**Task item:**
Which of the lines below include "wire"? Each one should be copied out.

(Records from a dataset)
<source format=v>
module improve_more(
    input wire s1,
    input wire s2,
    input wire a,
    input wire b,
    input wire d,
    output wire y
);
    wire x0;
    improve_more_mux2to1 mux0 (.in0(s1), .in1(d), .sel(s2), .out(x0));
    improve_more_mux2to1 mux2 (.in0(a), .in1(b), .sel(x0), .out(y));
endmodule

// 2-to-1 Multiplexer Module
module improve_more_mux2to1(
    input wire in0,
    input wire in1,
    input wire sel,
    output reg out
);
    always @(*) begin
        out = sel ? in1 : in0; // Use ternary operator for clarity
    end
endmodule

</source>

---

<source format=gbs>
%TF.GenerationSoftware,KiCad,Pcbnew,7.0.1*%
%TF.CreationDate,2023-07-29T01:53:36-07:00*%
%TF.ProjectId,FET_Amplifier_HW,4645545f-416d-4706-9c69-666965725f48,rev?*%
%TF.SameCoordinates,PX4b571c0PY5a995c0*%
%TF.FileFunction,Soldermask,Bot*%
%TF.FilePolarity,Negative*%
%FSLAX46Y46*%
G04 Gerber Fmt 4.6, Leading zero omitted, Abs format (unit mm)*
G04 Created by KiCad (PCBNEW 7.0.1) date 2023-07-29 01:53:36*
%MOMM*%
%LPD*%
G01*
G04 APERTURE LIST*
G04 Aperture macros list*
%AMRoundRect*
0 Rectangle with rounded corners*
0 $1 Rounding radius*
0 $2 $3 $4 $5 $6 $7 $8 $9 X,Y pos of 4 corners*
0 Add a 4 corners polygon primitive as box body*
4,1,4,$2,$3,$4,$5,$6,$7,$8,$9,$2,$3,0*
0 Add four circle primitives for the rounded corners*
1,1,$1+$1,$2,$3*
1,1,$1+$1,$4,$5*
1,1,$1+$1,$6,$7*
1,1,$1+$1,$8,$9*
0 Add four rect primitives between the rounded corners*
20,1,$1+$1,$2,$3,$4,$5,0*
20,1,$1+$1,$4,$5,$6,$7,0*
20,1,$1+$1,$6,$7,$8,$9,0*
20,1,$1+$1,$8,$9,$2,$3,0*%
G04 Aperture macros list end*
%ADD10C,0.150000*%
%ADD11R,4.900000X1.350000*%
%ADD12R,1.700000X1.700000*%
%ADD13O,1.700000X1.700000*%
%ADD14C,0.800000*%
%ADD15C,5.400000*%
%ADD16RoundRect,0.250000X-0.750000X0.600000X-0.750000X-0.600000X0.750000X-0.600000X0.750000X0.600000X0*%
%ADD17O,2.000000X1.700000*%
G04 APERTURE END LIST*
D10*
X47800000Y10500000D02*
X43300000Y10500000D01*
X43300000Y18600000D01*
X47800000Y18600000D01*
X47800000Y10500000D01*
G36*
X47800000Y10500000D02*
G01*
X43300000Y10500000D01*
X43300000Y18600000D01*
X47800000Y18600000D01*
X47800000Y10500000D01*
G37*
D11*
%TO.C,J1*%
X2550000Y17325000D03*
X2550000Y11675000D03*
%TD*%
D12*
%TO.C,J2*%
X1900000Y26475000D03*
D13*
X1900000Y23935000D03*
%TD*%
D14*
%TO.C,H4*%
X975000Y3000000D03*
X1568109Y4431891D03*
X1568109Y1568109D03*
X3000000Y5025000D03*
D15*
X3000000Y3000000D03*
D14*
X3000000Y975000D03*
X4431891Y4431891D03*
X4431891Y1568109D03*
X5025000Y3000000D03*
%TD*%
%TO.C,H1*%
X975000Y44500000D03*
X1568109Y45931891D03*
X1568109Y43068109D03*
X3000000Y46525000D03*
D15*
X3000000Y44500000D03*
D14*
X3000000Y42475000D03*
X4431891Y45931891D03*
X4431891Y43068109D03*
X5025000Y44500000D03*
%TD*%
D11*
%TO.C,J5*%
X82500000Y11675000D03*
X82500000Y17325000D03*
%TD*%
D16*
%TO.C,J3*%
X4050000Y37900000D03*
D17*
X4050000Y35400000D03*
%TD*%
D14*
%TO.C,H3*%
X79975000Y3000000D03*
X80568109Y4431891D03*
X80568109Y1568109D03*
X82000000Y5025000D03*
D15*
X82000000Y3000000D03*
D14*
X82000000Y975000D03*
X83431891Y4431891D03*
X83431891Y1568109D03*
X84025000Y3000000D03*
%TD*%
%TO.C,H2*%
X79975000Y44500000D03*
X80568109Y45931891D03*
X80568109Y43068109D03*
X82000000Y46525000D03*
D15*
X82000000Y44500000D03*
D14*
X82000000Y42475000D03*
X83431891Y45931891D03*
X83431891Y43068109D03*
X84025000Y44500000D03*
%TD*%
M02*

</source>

**Your response:**
    input wire s1,
    input wire s2,
    input wire a,
    input wire b,
    input wire d,
    output wire y
    wire x0;
    input wire in0,
    input wire in1,
    input wire sel,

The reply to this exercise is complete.